» **Description of the task**:
Every line from the one containing "Sofa Thông Minh" to the one containing "thay đổi do" in the records below, both included, must be set down exactly, and no other line.

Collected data
==================================================

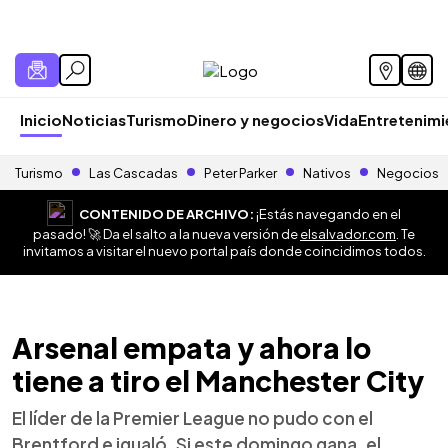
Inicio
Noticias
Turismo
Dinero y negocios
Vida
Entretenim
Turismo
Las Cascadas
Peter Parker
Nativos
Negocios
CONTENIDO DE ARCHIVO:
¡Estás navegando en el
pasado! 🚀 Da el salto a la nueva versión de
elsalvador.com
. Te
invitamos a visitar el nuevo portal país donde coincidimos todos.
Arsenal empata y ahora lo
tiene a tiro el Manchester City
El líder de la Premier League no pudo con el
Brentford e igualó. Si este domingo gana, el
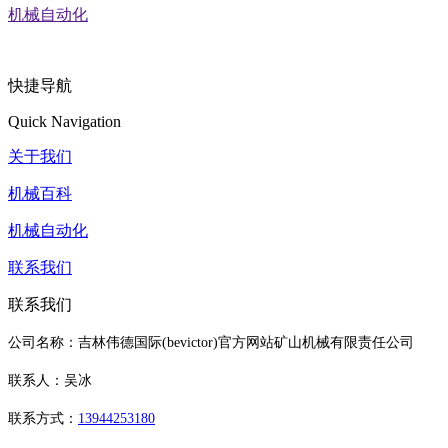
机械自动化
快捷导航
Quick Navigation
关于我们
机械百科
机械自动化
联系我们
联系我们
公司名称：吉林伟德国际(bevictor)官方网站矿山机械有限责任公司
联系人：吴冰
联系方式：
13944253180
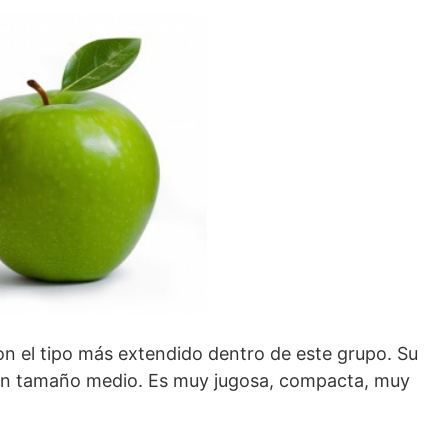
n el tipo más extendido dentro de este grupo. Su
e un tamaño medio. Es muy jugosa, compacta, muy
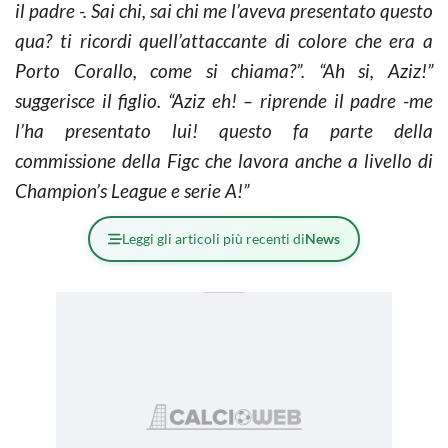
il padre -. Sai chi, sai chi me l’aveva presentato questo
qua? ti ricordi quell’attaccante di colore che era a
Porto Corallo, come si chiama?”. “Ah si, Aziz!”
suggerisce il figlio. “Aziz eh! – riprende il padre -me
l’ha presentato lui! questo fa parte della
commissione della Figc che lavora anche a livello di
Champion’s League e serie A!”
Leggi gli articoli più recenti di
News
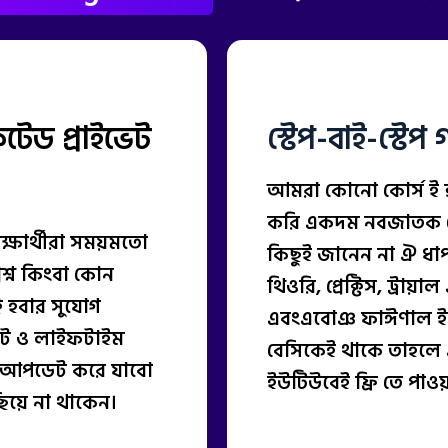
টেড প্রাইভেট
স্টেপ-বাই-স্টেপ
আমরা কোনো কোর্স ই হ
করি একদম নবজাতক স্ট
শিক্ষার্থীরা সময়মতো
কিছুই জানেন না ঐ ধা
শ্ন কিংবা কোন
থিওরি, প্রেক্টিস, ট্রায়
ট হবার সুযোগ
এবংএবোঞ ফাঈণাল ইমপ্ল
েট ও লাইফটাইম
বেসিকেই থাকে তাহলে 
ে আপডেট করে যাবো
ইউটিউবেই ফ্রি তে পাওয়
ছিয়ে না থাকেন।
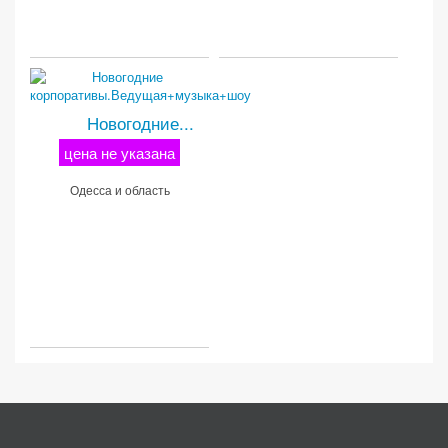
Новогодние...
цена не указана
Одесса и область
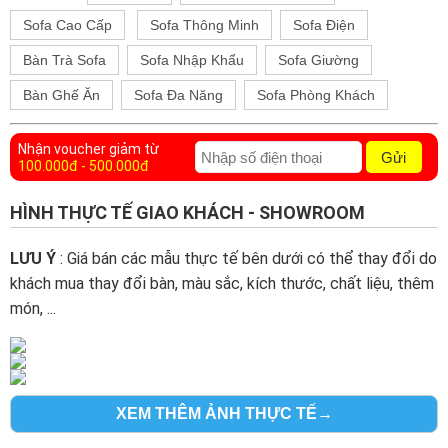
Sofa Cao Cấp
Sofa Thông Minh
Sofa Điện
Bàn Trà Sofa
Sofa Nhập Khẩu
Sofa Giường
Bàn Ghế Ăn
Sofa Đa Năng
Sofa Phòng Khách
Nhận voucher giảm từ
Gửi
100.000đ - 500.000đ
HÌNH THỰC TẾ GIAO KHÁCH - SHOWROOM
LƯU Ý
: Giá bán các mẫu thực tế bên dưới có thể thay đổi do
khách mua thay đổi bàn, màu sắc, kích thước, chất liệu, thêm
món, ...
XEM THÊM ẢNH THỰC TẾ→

==================================================

» **Result of the task**:
Sofa Thông Minh
Sofa Điện
Bàn Trà Sofa
Sofa Nhập Khẩu
Sofa Giường
Bàn Ghế Ăn
Sofa Đa Năng
Sofa Phòng Khách
Nhận voucher giảm từ
Gửi
100.000đ - 500.000đ
HÌNH THỰC TẾ GIAO KHÁCH - SHOWROOM
LƯU Ý
: Giá bán các mẫu thực tế bên dưới có thể thay đổi do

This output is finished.